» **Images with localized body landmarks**
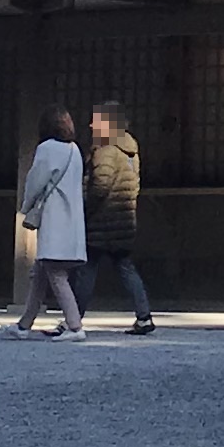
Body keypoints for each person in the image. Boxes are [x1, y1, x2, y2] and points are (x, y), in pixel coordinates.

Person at [83, 101, 155, 333]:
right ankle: (144, 316)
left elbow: (100, 186)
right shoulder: (130, 151)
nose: (91, 124)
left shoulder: (106, 150)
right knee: (125, 267)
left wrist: (85, 210)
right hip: (124, 219)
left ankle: (72, 318)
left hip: (102, 220)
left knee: (87, 267)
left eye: (97, 120)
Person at [10, 111, 84, 338]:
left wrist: (25, 206)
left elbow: (36, 179)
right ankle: (24, 324)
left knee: (55, 273)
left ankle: (75, 326)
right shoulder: (75, 150)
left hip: (54, 218)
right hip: (71, 218)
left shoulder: (47, 149)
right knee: (40, 272)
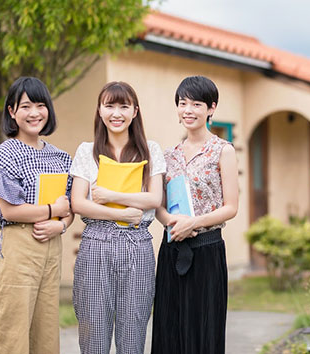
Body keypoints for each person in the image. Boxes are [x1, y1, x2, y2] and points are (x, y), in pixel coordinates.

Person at [0, 76, 74, 354]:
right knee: (9, 336)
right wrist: (53, 211)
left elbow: (71, 209)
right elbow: (9, 210)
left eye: (40, 105)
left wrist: (61, 225)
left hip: (51, 250)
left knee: (44, 336)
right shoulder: (5, 154)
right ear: (12, 111)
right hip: (16, 250)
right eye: (26, 106)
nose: (34, 113)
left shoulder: (61, 158)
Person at [70, 81, 165, 354]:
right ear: (99, 110)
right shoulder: (86, 151)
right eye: (109, 105)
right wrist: (122, 213)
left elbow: (154, 199)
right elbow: (78, 203)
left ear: (135, 111)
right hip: (95, 243)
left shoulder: (150, 150)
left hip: (138, 244)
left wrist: (108, 195)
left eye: (124, 106)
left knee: (133, 332)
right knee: (93, 333)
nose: (117, 113)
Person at [151, 75, 239, 354]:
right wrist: (172, 223)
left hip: (207, 250)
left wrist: (194, 223)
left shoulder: (222, 151)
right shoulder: (168, 155)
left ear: (211, 108)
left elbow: (231, 207)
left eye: (196, 104)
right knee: (170, 327)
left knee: (204, 328)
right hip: (172, 248)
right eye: (182, 103)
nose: (188, 110)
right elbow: (159, 206)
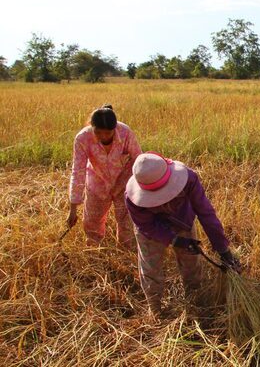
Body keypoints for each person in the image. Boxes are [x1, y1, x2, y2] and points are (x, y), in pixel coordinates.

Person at [125, 152, 241, 316]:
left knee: (191, 264)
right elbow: (145, 225)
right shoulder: (132, 199)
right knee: (150, 268)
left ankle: (195, 302)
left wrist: (223, 250)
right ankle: (155, 309)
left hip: (182, 222)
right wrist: (173, 240)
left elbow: (205, 213)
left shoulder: (189, 180)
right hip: (151, 231)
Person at [68, 105, 141, 249]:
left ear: (115, 128)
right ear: (91, 127)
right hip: (97, 182)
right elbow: (78, 171)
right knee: (92, 222)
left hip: (124, 183)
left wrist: (141, 190)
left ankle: (127, 254)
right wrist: (73, 208)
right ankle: (94, 252)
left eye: (108, 133)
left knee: (127, 222)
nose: (103, 136)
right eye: (98, 132)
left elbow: (139, 159)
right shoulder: (83, 138)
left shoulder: (125, 133)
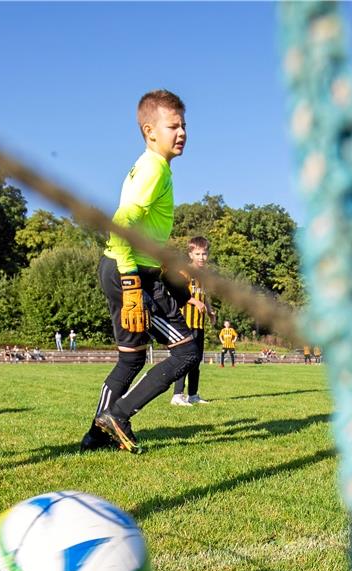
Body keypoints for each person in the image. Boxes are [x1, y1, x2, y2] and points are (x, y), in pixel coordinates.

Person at [81, 89, 201, 454]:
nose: (182, 133)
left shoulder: (147, 165)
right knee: (186, 352)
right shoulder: (154, 167)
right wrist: (134, 284)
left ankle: (96, 435)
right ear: (150, 131)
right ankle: (118, 415)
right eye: (173, 126)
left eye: (184, 126)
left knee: (131, 357)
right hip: (129, 273)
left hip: (118, 268)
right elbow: (121, 223)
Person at [170, 236, 214, 406]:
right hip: (185, 322)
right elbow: (176, 292)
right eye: (197, 254)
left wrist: (209, 309)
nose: (201, 257)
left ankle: (193, 395)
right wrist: (195, 302)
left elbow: (204, 295)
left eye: (204, 254)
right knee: (185, 358)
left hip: (199, 323)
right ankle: (177, 395)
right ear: (190, 254)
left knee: (196, 359)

» **WHAT YOU NEED TO DO**
Line for line, output the entries above from the line with "left hip: (138, 244)" to the line with "left elbow: (205, 213)", both included, and nothing more. Skip pictures.

» **ANSWER TO THE EXERCISE**
left hip: (138, 244)
left wrist: (108, 195)
left eye: (124, 106)
left knee: (133, 332)
right knee: (93, 333)
nose: (117, 113)
Person at [151, 75, 239, 354]:
right wrist: (172, 223)
left hip: (207, 250)
left wrist: (194, 223)
left shoulder: (222, 151)
right shoulder: (168, 155)
left ear: (211, 108)
left elbow: (231, 207)
left eye: (196, 104)
right knee: (170, 327)
left knee: (204, 328)
right hip: (172, 248)
right eye: (182, 103)
nose: (188, 110)
right elbow: (159, 206)
Body keypoints for each person in the image. Boxes are [x1, y1, x2, y2] and points are (x, y), in pixel coordinates.

Person at [125, 152, 241, 316]:
left knee: (191, 264)
right elbow: (145, 225)
right shoulder: (132, 199)
right knee: (150, 268)
left ankle: (195, 302)
left wrist: (223, 250)
right ankle: (155, 309)
left hip: (182, 222)
right wrist: (173, 240)
left elbow: (205, 213)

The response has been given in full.